As noted in my earlier post, the standard explanation for this shift is that the Trump-era GOP is strongest among lesser-educated voters, and they—in turn—are less likely to turn out. There is now a large "diploma gap" between Democratic and Republican voters.

The NYT analysis adds the point that high-turnout voters tend to be more supportive of abortion rights and more concerned about democracy-preservation. These are relatively strong issues for Biden. By contrast, low-frequency voters are more focused on short-term economic trends. This year, short-term economic issues are helping Trump, in part because of widespread voter ignorance about the true state of the economy and the causes of inflation (such ignorance tends to be more common among less-educated and less-engaged voters).

If the trend towards Republicans doing better among low-propensity voters continues, perhaps this will lead partisans to reconsider their traditional attitudes towards various policies intended to increase turnout, including mandatory voting. I discussed this possibility in my earlier post:

Traditionally, Democrats and progressives have been sympathetic to policies intended to increase voter turnout, while conservative Republicans have been highly skeptical. Advocates of the most extreme such policy—mandatory voting—have also mostly been on the left…..

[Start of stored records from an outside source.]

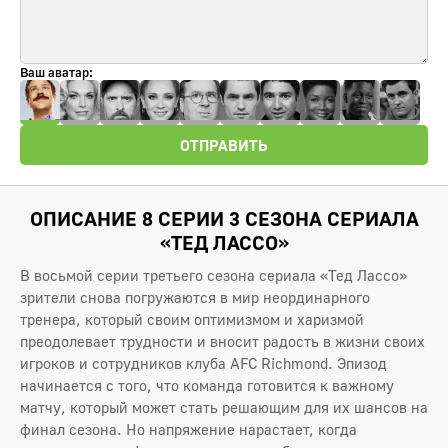
Ваш аватар:
ОТПРАВИТЬ
ОПИСАНИЕ 8 СЕРИИ 3 СЕЗОНА СЕРИАЛА
«ТЕД ЛАССО»
В восьмой серии третьего сезона сериала «Тед Лассо»
зрители снова погружаются в мир неординарного
тренера, который своим оптимизмом и харизмой
преодолевает трудности и вносит радость в жизни своих
игроков и сотрудников клуба AFC Richmond. Эпизод
начинается с того, что команда готовится к важному
матчу, который может стать решающим для их шансов на
финал сезона. Но напряжение нарастает, когда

Both sides in this debate cite high-minded, nonpartisan rationales for their positions…. But cynics have long wondered whether the real motive was partisan gain: perhaps liberal Democrats supported efforts to increase turnout because it would help them win, while conservative Republicans opposed them for the very same reason….

Recent polling trends may put both cynical and idealistic explanations for these views to the test. In the Trump era, it is increasingly Republican candidates—especially Trump himself—who stand to benefit from higher turnout.

For those interested, I have long been an opponent of mandatory voting, and a skeptic the supposed virtues of higher turnout. I held that view back when increasing turnout was expected to benefit Democrats, and still hold it today, when high turnout seems to advantage the GOP. I summarized the reasons why in my previous post:

I think most people do not have a duty to vote, even in high-stakes elections. And I have argued that relatively ignorant citizens can often do more good by abstaining from voting than by casting poorly informed votes (though I am also skeptical of arguments that government should try to weed out ignorant voters, primarily because I doubt that it can be trusted to do so in an unbiased way)…..

It isn't just that a more ignorant electorate is likely to make worse choices among the options before them. It is that those options are likely to be worse to begin with. Parties facing a relatively ignorant election are likely to select lower-quality candidates and policies than those facing a more knowledgeable one. I describe the logic behind this more fully in my book Democracy and Political Ignorance.

This connection between voter knowledge and relatively good policy outcomes is not an iron law. In Chapter 2 of my book, I go over some scenarios where voter ignorance can actually be beneficial. But I also explain why such situations are likely to be unusual.

It's possible that the Trump-era trend towards Republicans benefiting from higher turnout will prove to be an aberration. But if it continues and solidifies, I wonder if the partisans will gradually reverse positions on turnout issues. If it happens, it wouldn't be the first time that partisan advantage prevailed over consistent adherence to principle.